- Task requirements -
Apart from the images, reproduce all of the data word for word.

- Data segment -
____________

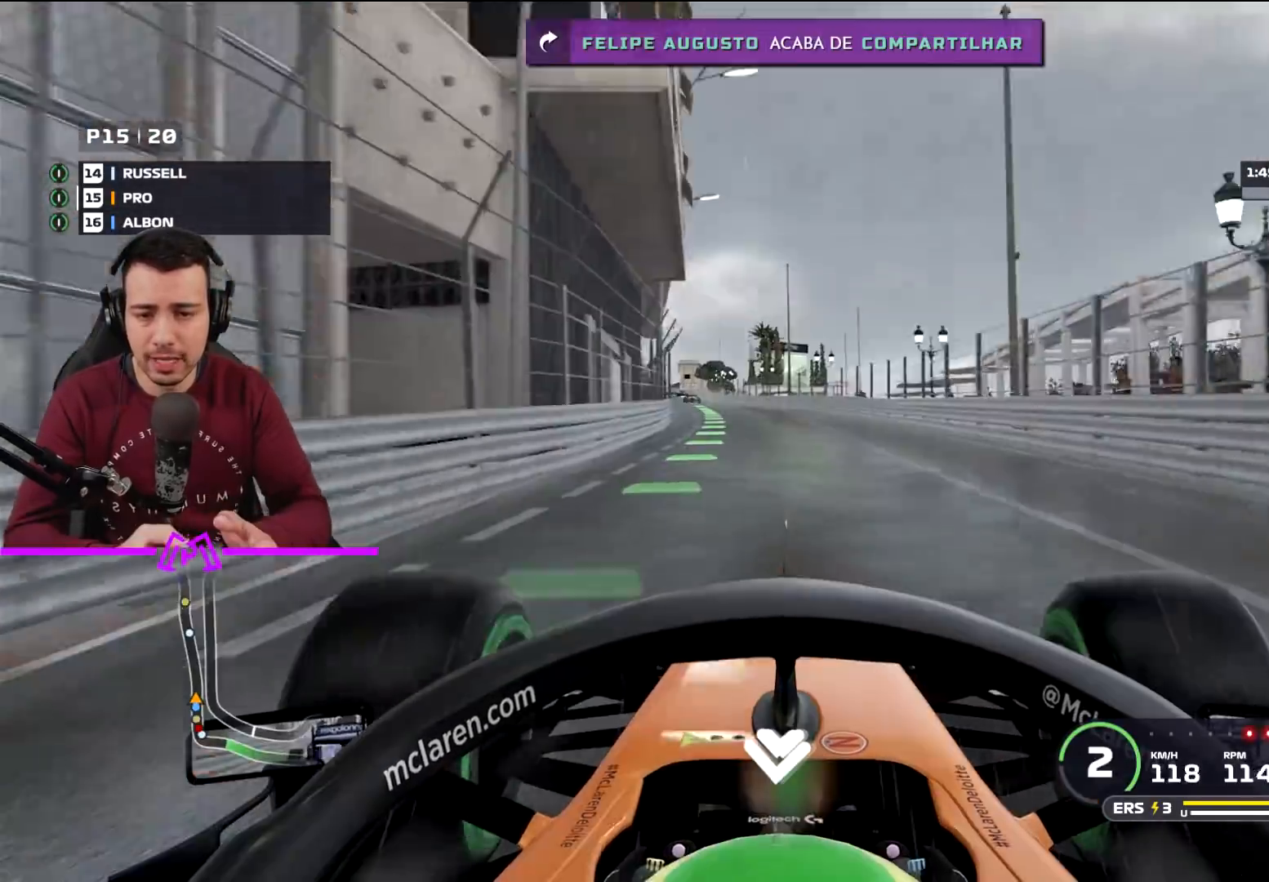
{"buttons": ["R2"], "left_stick": "center", "right_stick": "center", "events": [[200, "left_stick", "left"], [434, "left_stick", "center"]]}
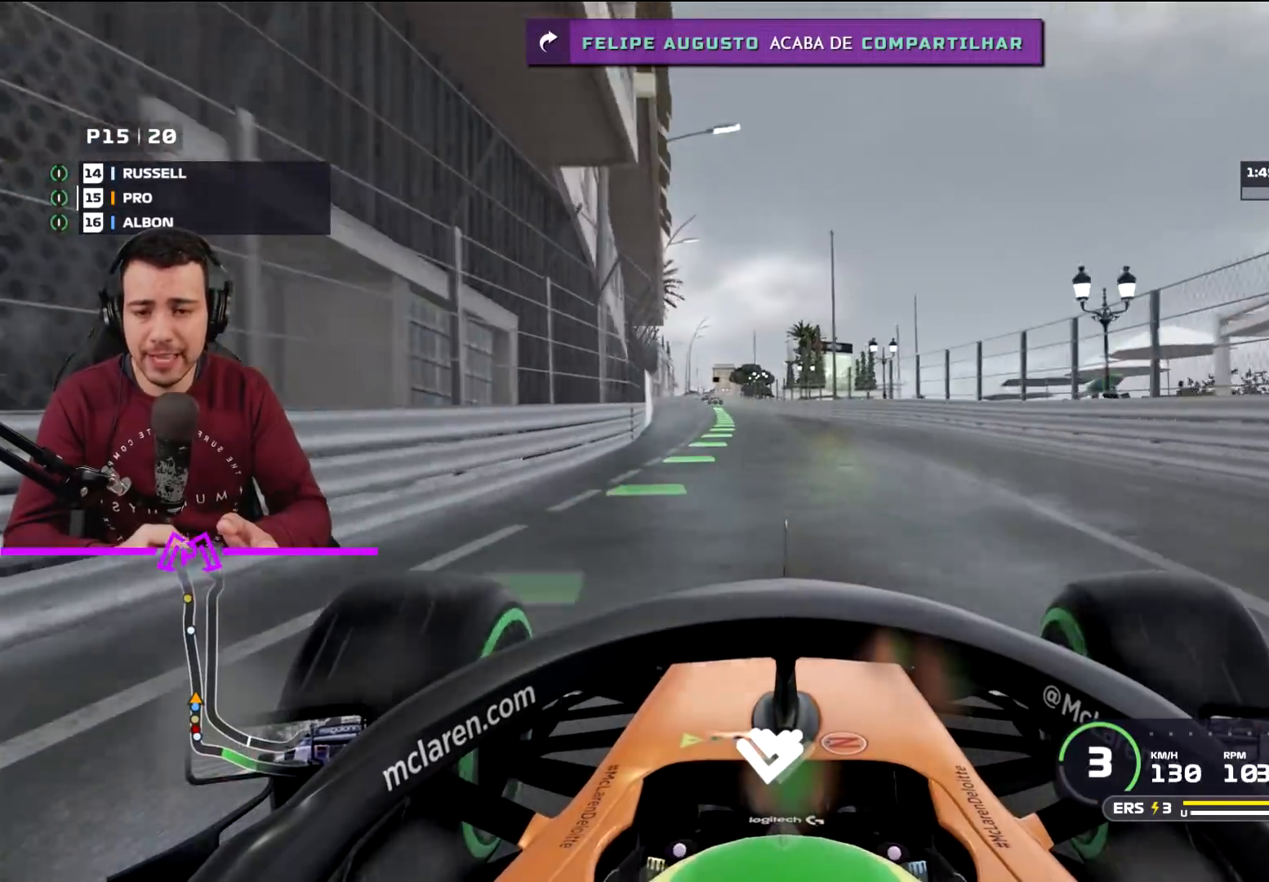
{"buttons": ["R2"], "left_stick": "left", "right_stick": "center", "events": [[34, "left_stick", "left"], [234, "left_stick", "center"], [334, "left_stick", "left"]]}
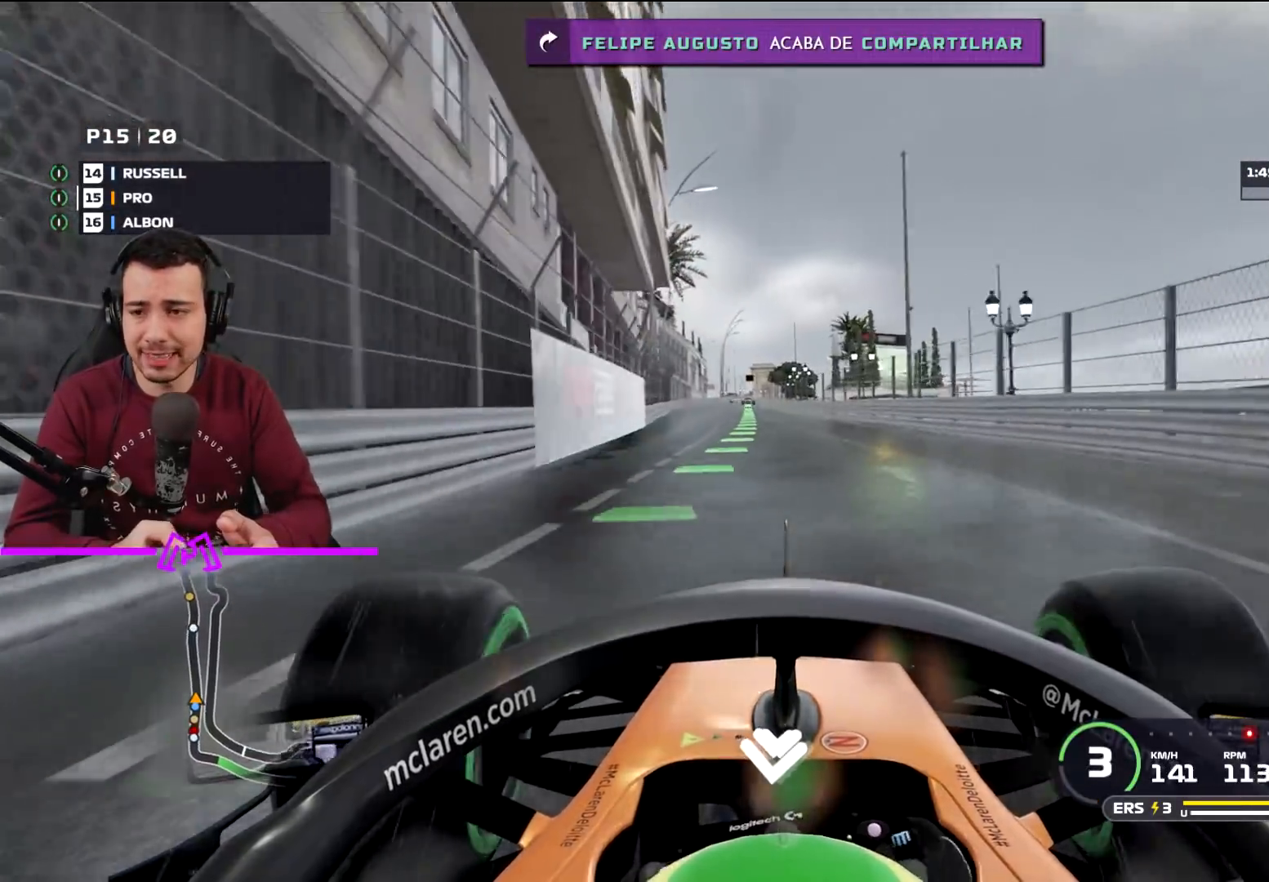
{"buttons": ["R2"], "left_stick": "center", "right_stick": "center", "events": [[33, "left_stick", "center"]]}
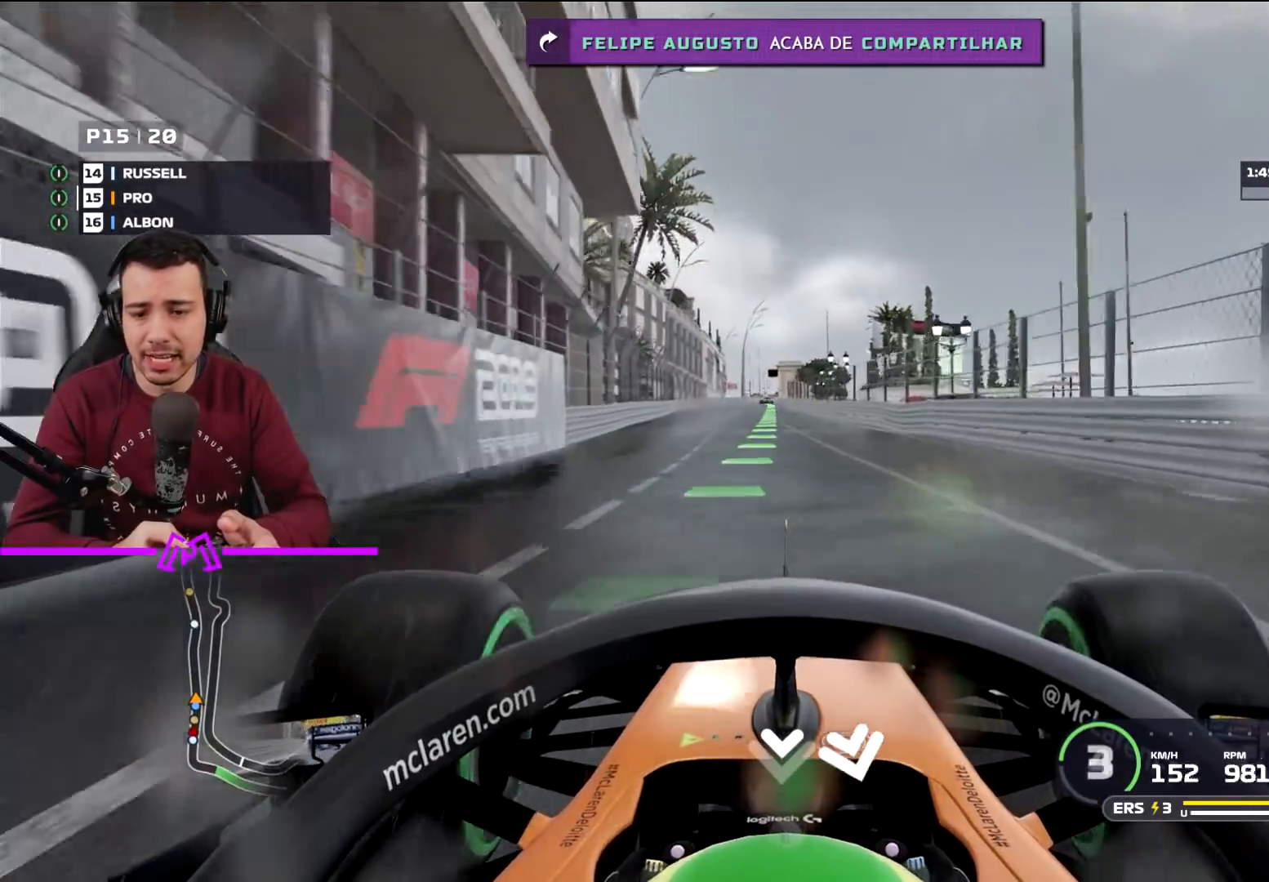
{"buttons": ["R2"], "left_stick": "left", "right_stick": "center", "events": [[34, "left_stick", "left"], [134, "left_stick", "center"], [501, "left_stick", "left"]]}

____________

- Exercise response -
{"buttons": ["R2"], "left_stick": "center", "right_stick": "center", "events": [[200, "left_stick", "left"], [434, "left_stick", "center"]]}
{"buttons": ["R2"], "left_stick": "left", "right_stick": "center", "events": [[34, "left_stick", "left"], [234, "left_stick", "center"], [334, "left_stick", "left"]]}
{"buttons": ["R2"], "left_stick": "center", "right_stick": "center", "events": [[33, "left_stick", "center"]]}
{"buttons": ["R2"], "left_stick": "left", "right_stick": "center", "events": [[34, "left_stick", "left"], [134, "left_stick", "center"], [501, "left_stick", "left"]]}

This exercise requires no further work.